*Activity*: Recast the material as a Markdown table with the columns "Row" and "Line", starting at the line that contains "3Dフラワーにビジュー" and ending at the last line of the material. Omit blank lines and the picture markers.

*** Opening of Given data ***

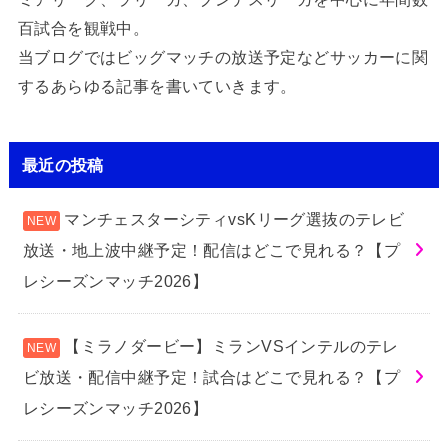
百試合を観戦中。
当ブログではビッグマッチの放送予定などサッカーに関
するあらゆる記事を書いていきます。
最近の投稿
マンチェスターシティvsKリーグ選抜のテレビ
放送・地上波中継予定！配信はどこで見れる？【プ
レシーズンマッチ2026】
【ミラノダービー】ミランVSインテルのテレ
ビ放送・配信中継予定！試合はどこで見れる？【プ
レシーズンマッチ2026】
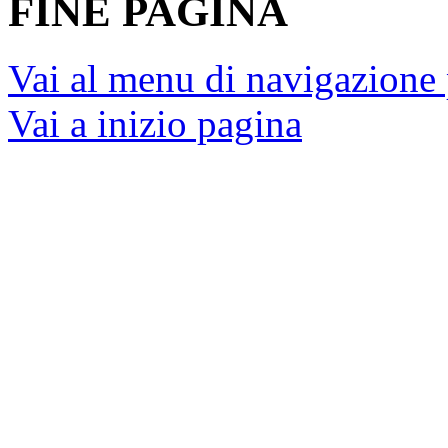
FINE PAGINA
Vai al menu di navigazione 
Vai a inizio pagina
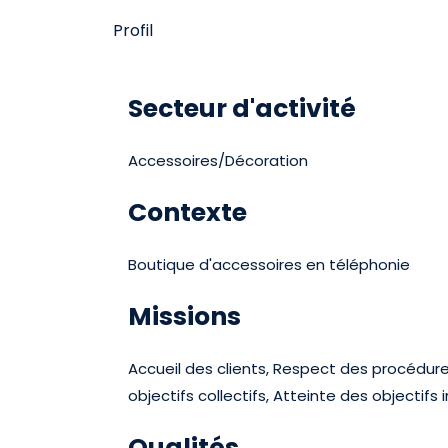
Profil
Secteur d'activité
Accessoires/Décoration
Contexte
Boutique d'accessoires en téléphonie
Missions
Accueil des clients, Respect des procédure
objectifs collectifs, Atteinte des objectifs
Qualités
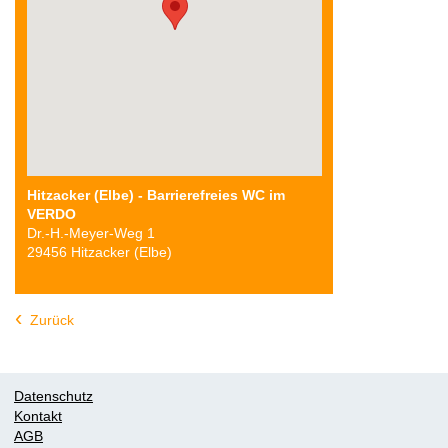
Hitzacker (Elbe) - Barrierefreies WC im
VERDO
Dr.-H.-Meyer-Weg 1
29456 Hitzacker (Elbe)
Zurück
Datenschutz
Kontakt
AGB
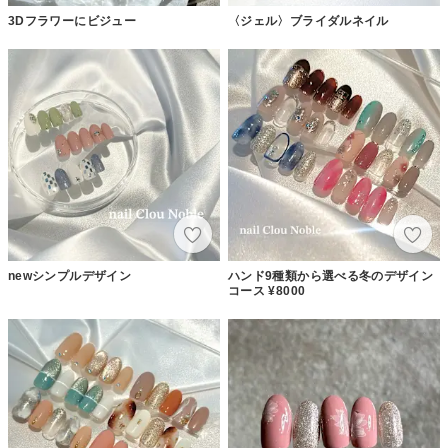
3Dフラワーにビジュー
〈ジェル〉ブライダルネイル
newシンプルデザイン
ハンド9種類から選べる冬のデザイン
コース ¥8000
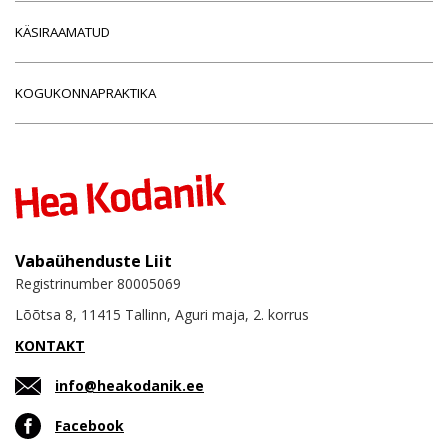
KÄSIRAAMATUD
KOGUKONNAPRAKTIKA
Vabaühenduste Liit
Registrinumber 80005069
Lõõtsa 8, 11415 Tallinn, Aguri maja, 2. korrus
KONTAKT
info@heakodanik.ee
Facebook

*** Close of Given data ***

*Exercise solution*:
| Row | Line |
|---|---|
| 1 | 3Dフラワーにビジュー |
| 2 | 〈ジェル〉ブライダルネイル |
| 3 | newシンプルデザイン |
| 4 | ハンド9種類から選べる冬のデザイン |
| 5 | コース ¥8000 |
| 6 | KÄSIRAAMATUD |
| 7 | KOGUKONNAPRAKTIKA |
| 8 | Vabaühenduste Liit |
| 9 | Registrinumber 80005069 |
| 10 | Lõõtsa 8, 11415 Tallinn, Aguri maja, 2. korrus |
| 11 | KONTAKT |
| 12 | info@heakodanik.ee |
| 13 | Facebook |